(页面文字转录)
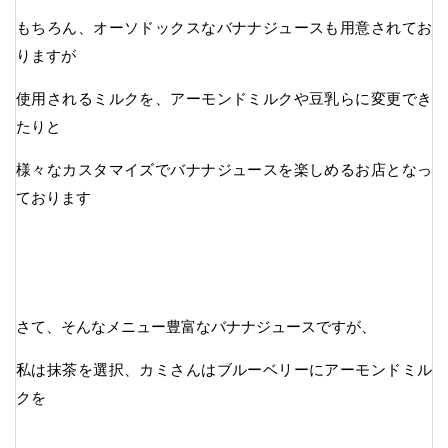
もちろん、オーソドックスなバナナジュースも用意されてお
りますが
使用されるミルクを、アーモンドミルクや豆乳らに変更でき
たりと
様々なカスタマイズでバナナジュースを楽しめるお店となっ
ております
さて、そんなメニュー豊富なバナナジュースですが、
私は抹茶を選択、カミさんはブルーベリーにアーモンドミル
クを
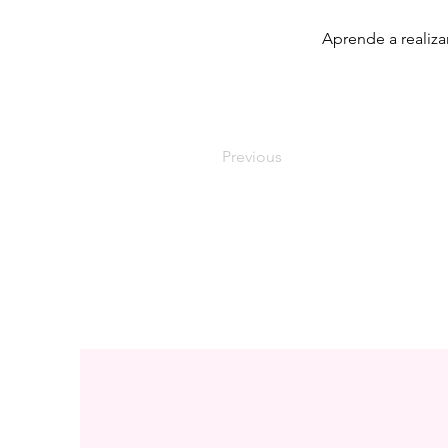
Aprende a realiza
Previous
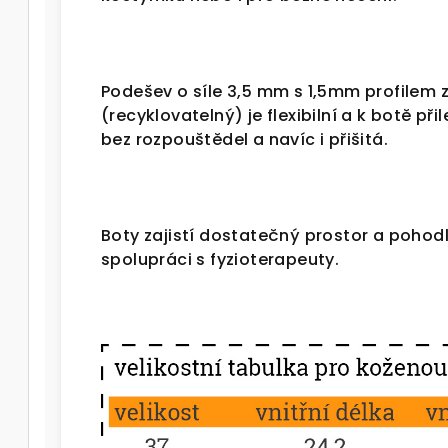
Podešev o síle 3,5 mm s 1,5mm profilem
(recyklovatelný) je flexibilní a k botě př
bez rozpouštědel a navíc i přišitá.
Boty zajistí dostatečný prostor a pohodlí
spolupráci s fyzioterapeuty.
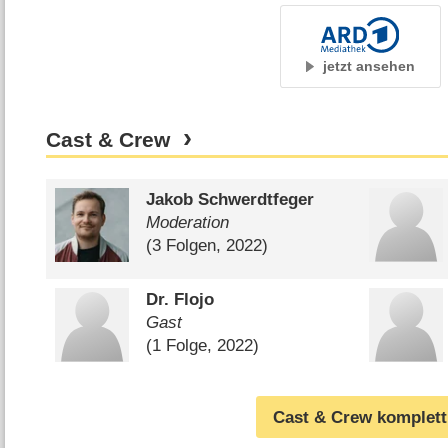
jetzt ansehen
Cast & Crew
Jakob Schwerdtfeger
Moderation
(3 Folgen, 2022)
Dr. Flojo
Gast
(1 Folge, 2022)
Cast & Crew komplett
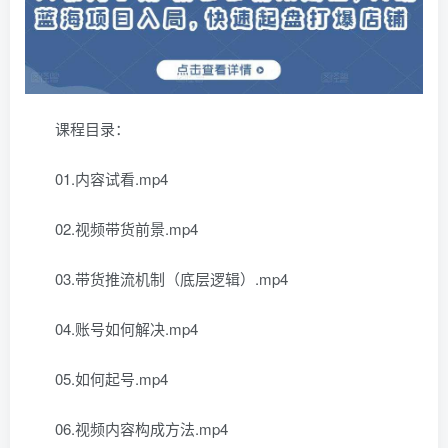
课程目录：
01.内容试看.mp4
02.视频带货前景.mp4
03.带货推流机制（底层逻辑）.mp4
04.账号如何解决.mp4
05.如何起号.mp4
06.视频内容构成方法.mp4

**书面任务**
请把上面所有行的文字逐字照录下来，图片不要写进答案。

**书面回答**
もちろん、オーソドックスなバナナジュースも用意されてお
りますが
使用されるミルクを、アーモンドミルクや豆乳らに変更でき
たりと
様々なカスタマイズでバナナジュースを楽しめるお店となっ
ております
さて、そんなメニュー豊富なバナナジュースですが、
私は抹茶を選択、カミさんはブルーベリーにアーモンドミル
クを
Aprende a realiza
Previous
Podešev o síle 3,5 mm s 1,5mm profilem
(recyklovatelný) je flexibilní a k botě př
bez rozpouštědel a navíc i přišitá.
Boty zajistí dostatečný prostor a pohodlí
spolupráci s fyzioterapeuty.
jetzt ansehen
Cast & Crew
Jakob Schwerdtfeger
Moderation
(3 Folgen, 2022)
Dr. Flojo
Gast
(1 Folge, 2022)
Cast & Crew komplett
课程目录：
01.内容试看.mp4
02.视频带货前景.mp4
03.带货推流机制（底层逻辑）.mp4
04.账号如何解决.mp4
05.如何起号.mp4
06.视频内容构成方法.mp4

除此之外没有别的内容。